### TEXT
::::

Note 4. Aiding and abetting liability may require that the State’s support to the OAG has a “substantial effect” on the commission of the crime (watch this space: Beth Van Schaack and Alex Whiting will write soon on this element of aiding and abetting liability for the purpose of evaluating State assistance). This may be one of the sharpest distinctions between aiding and abetting liability and complicity under the law of State Responsibility: in the latter framework, an assisting State may violate international law for a modest level of support to the internationally wrongful acts. More on that below (see III(3)).
2. Primary rules (and due diligence) in human rights law and law of armed conflict (LOAC)
Subject matter specific legal regimes contain what are called “primary rules,” which impose direct obligations on States not to support deprivations of human rights and humanitarian protections carried out by OAGs. These rules apply even if the OAG does not itself have a direct obligation under international law. Courts often conclude that these primary rules include “due diligence” obligations that require State officials to ensure they do not support such wrongful acts, and, under some circumstances, that States act to protect individuals from deprivations by third parties.

::::

### RECORD EXTRACTS
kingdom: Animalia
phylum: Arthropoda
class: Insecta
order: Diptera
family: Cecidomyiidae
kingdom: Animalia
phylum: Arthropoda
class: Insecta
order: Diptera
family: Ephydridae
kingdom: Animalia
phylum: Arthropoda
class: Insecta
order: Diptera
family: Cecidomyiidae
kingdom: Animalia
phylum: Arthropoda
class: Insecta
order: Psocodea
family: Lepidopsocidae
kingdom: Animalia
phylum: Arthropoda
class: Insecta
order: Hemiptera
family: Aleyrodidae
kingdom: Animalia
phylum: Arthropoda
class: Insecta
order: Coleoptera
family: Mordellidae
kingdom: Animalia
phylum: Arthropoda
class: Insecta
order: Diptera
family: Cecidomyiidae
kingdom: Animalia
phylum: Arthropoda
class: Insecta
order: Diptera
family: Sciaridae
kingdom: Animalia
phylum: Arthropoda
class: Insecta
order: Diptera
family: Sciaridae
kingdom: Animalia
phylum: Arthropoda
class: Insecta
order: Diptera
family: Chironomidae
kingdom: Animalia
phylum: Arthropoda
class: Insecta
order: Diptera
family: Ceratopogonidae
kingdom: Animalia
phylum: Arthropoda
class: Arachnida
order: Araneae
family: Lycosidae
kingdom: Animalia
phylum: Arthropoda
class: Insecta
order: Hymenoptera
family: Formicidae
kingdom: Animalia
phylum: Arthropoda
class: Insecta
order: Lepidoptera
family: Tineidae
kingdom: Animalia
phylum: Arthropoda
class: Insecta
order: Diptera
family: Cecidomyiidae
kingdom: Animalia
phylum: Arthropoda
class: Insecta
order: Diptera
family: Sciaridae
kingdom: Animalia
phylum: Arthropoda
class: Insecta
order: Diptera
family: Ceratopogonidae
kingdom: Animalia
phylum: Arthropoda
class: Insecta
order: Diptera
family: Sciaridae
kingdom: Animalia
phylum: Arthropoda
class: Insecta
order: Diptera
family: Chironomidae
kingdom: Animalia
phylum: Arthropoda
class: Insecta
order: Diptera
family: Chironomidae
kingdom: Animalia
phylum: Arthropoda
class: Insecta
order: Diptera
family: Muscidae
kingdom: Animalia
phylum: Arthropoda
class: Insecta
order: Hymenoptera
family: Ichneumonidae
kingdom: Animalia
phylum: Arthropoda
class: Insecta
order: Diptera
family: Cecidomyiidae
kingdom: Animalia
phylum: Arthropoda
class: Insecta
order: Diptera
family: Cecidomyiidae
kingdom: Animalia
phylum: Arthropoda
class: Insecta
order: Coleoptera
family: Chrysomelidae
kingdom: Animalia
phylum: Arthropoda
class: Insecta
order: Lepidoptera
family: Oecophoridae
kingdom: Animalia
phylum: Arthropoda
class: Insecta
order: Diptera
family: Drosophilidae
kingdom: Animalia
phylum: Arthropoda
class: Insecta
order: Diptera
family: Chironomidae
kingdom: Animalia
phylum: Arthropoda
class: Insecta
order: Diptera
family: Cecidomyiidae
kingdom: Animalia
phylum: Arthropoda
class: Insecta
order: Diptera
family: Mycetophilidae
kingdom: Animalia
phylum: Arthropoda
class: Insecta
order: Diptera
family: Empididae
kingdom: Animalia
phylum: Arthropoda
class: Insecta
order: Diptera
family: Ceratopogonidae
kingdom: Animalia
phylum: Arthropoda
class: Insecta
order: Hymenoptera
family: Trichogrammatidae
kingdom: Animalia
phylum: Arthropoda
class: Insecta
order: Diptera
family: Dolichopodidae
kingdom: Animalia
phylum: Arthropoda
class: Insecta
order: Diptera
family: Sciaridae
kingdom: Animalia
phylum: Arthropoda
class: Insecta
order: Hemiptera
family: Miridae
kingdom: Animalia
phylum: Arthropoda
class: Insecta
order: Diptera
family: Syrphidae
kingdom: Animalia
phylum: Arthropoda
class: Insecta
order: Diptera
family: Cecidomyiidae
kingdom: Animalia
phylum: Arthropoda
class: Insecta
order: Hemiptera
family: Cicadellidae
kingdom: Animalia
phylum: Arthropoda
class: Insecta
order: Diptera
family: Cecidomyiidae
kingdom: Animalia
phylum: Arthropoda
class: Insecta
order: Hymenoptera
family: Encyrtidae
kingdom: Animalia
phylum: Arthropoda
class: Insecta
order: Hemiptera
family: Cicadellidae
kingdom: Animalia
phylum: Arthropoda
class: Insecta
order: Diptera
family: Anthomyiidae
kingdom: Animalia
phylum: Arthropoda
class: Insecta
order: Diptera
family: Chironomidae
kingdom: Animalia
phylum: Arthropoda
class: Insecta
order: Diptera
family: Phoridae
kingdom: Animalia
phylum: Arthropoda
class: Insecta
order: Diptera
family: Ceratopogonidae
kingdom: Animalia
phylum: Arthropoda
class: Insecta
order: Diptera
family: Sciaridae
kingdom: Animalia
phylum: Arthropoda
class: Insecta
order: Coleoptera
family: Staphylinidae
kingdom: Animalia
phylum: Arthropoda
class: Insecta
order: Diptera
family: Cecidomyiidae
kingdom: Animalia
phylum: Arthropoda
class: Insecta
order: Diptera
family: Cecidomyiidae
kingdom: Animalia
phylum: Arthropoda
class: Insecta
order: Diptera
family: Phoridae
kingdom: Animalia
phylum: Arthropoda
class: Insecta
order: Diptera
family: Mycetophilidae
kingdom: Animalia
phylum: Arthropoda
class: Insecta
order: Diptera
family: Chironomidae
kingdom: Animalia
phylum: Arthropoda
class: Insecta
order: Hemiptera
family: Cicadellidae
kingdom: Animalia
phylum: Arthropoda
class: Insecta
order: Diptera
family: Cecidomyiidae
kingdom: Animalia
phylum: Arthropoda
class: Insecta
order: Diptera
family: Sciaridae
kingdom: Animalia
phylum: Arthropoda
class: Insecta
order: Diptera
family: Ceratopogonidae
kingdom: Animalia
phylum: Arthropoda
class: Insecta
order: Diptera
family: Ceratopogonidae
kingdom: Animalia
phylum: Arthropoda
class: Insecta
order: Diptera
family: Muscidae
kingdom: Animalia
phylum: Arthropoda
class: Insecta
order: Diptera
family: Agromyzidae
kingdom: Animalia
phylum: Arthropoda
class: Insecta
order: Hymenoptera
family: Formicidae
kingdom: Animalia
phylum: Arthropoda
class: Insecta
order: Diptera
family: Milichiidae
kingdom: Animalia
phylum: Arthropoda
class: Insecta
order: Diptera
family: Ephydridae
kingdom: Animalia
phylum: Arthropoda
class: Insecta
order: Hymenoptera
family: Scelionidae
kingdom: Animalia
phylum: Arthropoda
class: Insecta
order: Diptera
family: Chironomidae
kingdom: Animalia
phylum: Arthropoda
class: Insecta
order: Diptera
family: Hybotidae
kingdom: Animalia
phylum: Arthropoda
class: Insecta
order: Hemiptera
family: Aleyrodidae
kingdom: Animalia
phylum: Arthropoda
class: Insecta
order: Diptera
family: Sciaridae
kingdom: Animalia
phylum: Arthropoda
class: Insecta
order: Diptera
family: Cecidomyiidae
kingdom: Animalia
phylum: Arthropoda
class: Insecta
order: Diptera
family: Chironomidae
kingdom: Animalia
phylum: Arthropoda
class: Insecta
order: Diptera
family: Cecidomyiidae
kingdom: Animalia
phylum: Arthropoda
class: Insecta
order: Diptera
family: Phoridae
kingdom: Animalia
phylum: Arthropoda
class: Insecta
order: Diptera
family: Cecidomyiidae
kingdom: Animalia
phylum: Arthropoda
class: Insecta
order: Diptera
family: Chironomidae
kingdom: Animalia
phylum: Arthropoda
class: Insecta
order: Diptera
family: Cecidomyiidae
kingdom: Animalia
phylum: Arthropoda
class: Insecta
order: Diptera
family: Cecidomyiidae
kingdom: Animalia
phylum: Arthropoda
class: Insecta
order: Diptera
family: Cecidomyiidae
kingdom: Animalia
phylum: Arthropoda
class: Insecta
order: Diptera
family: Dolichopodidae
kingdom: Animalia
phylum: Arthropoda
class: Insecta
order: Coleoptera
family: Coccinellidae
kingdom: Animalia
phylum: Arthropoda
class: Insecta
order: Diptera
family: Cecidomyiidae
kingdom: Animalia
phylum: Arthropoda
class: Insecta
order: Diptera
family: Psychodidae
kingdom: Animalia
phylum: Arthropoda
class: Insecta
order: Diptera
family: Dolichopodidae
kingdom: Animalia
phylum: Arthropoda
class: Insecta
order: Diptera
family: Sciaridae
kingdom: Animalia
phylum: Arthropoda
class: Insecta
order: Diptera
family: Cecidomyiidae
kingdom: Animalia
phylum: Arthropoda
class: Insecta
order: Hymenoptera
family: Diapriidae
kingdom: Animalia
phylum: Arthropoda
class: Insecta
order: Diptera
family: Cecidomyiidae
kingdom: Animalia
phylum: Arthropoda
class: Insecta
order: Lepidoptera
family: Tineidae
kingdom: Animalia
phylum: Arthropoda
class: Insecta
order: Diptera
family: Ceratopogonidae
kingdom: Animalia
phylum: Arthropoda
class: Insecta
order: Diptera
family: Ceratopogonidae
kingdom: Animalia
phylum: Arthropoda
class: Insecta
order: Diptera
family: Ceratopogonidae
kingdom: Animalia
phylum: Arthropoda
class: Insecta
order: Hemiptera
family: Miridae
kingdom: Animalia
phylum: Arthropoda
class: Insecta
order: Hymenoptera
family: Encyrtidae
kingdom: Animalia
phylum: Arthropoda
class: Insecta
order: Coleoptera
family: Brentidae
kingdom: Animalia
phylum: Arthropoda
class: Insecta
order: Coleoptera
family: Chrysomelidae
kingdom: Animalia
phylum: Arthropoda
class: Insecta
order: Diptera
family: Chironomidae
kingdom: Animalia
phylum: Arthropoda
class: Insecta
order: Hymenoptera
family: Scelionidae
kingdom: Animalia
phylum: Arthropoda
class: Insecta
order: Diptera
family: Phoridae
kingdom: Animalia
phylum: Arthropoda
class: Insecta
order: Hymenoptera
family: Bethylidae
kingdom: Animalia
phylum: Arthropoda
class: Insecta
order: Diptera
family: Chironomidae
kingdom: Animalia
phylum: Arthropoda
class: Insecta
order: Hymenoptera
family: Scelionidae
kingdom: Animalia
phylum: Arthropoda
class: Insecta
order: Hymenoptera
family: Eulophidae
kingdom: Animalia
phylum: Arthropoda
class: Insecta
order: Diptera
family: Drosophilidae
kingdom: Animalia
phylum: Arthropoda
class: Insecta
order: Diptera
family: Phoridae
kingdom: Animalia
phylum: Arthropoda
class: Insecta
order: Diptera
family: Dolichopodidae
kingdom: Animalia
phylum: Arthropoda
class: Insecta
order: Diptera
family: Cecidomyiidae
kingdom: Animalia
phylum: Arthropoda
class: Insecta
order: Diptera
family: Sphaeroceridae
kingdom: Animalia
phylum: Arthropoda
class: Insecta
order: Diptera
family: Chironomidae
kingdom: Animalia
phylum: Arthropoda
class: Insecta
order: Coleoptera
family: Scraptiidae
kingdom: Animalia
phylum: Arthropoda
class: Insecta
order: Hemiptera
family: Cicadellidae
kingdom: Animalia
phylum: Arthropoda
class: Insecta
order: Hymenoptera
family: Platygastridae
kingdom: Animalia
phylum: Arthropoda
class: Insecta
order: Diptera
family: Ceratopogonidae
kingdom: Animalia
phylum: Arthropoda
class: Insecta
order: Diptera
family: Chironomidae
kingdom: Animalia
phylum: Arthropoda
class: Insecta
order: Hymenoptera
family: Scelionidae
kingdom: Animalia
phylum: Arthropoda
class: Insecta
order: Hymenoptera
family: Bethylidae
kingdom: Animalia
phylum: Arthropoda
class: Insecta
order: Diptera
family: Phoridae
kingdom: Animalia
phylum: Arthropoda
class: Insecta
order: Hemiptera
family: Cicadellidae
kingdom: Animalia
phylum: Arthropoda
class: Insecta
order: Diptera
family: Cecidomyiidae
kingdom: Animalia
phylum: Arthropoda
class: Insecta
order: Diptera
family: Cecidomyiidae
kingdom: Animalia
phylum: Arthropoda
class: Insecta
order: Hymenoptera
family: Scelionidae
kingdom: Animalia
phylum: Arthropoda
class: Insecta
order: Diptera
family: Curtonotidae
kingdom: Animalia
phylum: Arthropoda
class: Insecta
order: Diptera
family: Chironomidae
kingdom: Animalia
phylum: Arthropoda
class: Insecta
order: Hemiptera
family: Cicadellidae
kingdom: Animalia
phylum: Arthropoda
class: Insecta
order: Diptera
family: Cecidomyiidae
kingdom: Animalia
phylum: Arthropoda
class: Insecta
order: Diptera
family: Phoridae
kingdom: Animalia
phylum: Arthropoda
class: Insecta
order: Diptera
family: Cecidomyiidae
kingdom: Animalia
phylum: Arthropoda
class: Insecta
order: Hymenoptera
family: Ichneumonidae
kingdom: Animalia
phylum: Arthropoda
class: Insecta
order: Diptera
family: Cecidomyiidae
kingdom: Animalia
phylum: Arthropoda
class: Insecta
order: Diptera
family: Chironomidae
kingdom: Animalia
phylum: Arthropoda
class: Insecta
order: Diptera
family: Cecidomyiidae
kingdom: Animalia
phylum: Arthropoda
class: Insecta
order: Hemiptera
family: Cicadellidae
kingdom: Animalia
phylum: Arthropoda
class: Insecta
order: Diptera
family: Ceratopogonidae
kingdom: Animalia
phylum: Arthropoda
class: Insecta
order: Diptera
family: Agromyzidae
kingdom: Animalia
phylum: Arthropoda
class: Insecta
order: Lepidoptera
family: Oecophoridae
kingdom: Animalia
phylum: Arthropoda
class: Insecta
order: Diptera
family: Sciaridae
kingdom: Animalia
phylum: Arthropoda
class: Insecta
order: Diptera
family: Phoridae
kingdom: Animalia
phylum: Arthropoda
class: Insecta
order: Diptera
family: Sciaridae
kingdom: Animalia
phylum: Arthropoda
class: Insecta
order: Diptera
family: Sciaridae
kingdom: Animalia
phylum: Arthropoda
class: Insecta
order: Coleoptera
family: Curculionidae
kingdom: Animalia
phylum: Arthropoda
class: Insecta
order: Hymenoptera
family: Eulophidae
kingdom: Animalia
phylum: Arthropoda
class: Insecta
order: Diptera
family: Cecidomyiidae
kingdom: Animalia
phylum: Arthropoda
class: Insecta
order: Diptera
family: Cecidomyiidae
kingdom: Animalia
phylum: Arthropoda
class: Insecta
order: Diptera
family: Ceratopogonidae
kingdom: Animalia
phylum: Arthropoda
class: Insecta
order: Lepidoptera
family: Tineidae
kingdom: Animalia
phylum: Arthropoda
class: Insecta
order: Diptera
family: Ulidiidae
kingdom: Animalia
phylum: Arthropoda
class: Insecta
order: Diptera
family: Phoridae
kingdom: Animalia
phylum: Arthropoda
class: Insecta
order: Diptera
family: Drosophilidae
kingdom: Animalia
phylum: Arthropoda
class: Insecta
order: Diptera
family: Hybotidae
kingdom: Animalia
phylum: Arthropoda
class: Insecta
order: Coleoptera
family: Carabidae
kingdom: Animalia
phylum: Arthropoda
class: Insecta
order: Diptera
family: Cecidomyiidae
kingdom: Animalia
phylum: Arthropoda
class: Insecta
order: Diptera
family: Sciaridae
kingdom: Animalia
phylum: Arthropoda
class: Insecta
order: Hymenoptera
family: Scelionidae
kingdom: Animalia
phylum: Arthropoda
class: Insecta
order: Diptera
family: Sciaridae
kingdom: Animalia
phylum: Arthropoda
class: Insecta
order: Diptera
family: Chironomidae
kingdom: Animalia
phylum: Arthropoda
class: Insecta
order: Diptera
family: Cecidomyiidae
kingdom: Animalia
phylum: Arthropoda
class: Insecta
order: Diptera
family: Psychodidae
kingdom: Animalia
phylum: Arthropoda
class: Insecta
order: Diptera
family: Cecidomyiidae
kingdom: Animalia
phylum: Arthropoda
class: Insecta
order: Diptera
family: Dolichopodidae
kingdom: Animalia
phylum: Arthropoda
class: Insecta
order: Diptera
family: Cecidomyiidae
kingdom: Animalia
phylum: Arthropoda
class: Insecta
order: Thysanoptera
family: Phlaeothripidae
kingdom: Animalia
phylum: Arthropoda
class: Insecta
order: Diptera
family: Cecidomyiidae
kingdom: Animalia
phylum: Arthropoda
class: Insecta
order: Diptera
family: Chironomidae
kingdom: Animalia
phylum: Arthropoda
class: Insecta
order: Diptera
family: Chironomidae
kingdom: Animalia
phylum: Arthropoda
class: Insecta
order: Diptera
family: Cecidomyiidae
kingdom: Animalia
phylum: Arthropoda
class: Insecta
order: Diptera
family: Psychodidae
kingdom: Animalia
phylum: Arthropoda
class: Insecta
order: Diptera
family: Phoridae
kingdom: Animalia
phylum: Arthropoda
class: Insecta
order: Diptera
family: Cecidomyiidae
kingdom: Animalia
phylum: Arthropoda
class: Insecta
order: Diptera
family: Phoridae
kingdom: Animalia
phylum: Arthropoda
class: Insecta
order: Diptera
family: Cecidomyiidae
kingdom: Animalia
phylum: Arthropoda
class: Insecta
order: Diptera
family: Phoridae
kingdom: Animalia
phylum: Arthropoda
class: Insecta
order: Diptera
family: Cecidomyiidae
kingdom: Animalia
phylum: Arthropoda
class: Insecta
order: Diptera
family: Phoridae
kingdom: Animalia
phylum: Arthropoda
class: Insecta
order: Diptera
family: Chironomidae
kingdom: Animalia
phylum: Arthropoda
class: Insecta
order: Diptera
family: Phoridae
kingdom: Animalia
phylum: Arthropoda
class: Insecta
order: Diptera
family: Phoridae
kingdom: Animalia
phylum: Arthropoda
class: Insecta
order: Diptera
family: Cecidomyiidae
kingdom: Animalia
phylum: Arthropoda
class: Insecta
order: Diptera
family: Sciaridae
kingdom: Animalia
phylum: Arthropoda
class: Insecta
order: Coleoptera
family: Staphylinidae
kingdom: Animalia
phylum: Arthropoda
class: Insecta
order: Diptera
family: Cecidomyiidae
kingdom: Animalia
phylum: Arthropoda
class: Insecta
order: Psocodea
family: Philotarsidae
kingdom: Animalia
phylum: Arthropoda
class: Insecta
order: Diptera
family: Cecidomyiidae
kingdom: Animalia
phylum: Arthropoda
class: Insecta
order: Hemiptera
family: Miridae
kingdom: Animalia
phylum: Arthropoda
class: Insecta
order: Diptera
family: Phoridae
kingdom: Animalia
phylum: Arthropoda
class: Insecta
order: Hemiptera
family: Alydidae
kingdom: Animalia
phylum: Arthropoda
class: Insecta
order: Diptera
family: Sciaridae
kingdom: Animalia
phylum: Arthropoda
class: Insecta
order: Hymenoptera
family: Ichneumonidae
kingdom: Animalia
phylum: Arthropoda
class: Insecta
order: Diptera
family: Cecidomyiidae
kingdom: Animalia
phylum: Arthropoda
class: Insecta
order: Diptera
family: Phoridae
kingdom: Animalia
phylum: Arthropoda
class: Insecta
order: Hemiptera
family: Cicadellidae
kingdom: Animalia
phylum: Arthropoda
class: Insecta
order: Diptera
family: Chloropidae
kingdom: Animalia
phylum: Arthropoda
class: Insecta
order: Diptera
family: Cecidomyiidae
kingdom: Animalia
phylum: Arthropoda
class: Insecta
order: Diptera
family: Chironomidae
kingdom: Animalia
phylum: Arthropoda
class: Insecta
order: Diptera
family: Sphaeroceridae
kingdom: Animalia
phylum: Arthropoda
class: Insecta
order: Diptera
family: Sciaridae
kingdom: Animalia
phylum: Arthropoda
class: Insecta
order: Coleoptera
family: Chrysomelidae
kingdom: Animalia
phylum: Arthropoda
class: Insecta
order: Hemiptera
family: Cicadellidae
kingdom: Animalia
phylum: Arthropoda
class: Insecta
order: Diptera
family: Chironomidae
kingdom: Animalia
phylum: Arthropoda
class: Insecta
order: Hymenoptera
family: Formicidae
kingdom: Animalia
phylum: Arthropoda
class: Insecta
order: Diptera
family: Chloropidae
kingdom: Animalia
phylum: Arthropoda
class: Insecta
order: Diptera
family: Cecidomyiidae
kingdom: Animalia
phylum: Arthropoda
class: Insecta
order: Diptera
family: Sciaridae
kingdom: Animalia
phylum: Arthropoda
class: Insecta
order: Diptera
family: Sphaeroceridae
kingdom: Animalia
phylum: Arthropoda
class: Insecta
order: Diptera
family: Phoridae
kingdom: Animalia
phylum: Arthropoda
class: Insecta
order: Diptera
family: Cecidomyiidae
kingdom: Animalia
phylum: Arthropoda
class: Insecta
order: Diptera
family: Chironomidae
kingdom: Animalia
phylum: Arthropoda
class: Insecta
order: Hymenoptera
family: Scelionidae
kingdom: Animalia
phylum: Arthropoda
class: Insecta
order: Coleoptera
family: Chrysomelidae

::::

### TO DO
Retype the legal commentary word for word, starting at "Note 4. Aiding" and ending at "below (see III(3)).". Work from the legal commentary alone, not the listing.

### SOLUTION TO THE EXERCISE
Note 4. Aiding and abetting liability may require that the State’s support to the OAG has a “substantial effect” on the commission of the crime (watch this space: Beth Van Schaack and Alex Whiting will write soon on this element of aiding and abetting liability for the purpose of evaluating State assistance). This may be one of the sharpest distinctions between aiding and abetting liability and complicity under the law of State Responsibility: in the latter framework, an assisting State may violate international law for a modest level of support to the internationally wrongful acts. More on that below (see III(3)).